Zombie Conservatism
In the conclusion to The Reactionary Mind, I claimed that conservatism was dead. I wrote that in the wake of the 2010 congressional election, at the height of the Tea Party euphoria, when just about everyone was saying the opposite.
Last night, a Harvard professor defeated a faux-populist. A coalition of blacks, Latinos, women, gays and lesbians, and white working class voters in Ohio, Michigan, and Wisconsin, defeated the most retrograde versions of homophobia, sexism, racism, and anti-intellectualism (notice I say only “the most retrograde”). For the second time in four years. I think (hope?) it’s safe to say that The Real America, The Heartland, The Silent Majority — choose your favorite kitschy cliche of the last five decades — no longer governs the land. Obama’s coalition, as John Judis and Ruy Teixeira predicted a decade ago, is the wave of the future.
That said, last night Barack Obama claimed that reducing the debt and the deficit — elsewhere they call that austerity — will be a top priority of his second administration. There’s a history to this, as I’ve pointed out. But it also confirms another thing I said in the conclusion to The Reactionary Mind: Conservatism is dead because it lives. It has triumphed. It may lose elections, but its basic assumptions, going back to the reaction against the New Deal, now govern both parties. The economist John Quiggin calls it Zombie Economics, and it has never seemed a more appropriate metaphor. The dead walk among us. They are us.

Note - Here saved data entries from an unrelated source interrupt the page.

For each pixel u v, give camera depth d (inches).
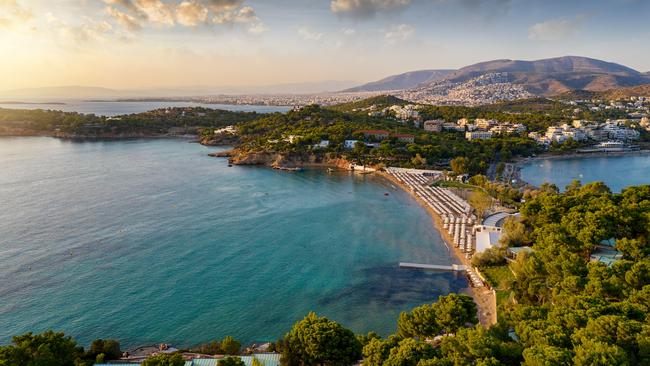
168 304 3673.7
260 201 7229.3
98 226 5629.9
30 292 3809.1
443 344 2237.9
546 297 2984.7
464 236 5226.4
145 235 5354.3
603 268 2861.7
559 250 3307.1
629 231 3966.5
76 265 4394.7
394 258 4751.5
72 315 3464.6
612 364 1705.2
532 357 1824.6
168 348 3036.4
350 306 3671.3
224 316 3503.9
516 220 5191.9
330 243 5226.4
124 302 3690.9
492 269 4190.5
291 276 4264.3
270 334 3260.3
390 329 3297.2
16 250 4736.7
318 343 2309.3
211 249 4955.7
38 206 6432.1
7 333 3203.7
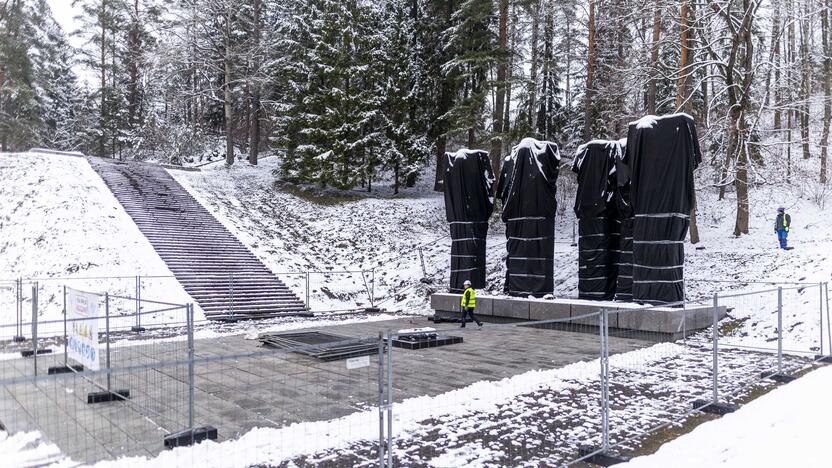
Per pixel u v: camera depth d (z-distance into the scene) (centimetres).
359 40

Here’s the entirety of my conclusion to The Reactionary Mind:
Conservatism has dominated American politics for the past forty years. Just as the Republican administrations of Dwight Eisenhower and Richard Nixon demonstrated the resilience of the New Deal, so have the Democratic administrations of Bill Clinton and Barack Obama demonstrated the resilience of Reaganism.
The conservative embrace of unregulated capitalism and imperial power still envelops our two parties. Consistent with this book’s argument about the private life of power, the most visible effort of the GOP since the 2010 midterm election has been to curtail the rights of employees and the rights of women. While the right’s success in these campaigns is by no means assured, the fact that the Republicans have taken aim at the last redoubt of the labor movement and the entirety of Planned Parenthood gives some indication of how far they’ve come. The end (in both senses of the word) of the right’s long march against the twentieth century may be in sight.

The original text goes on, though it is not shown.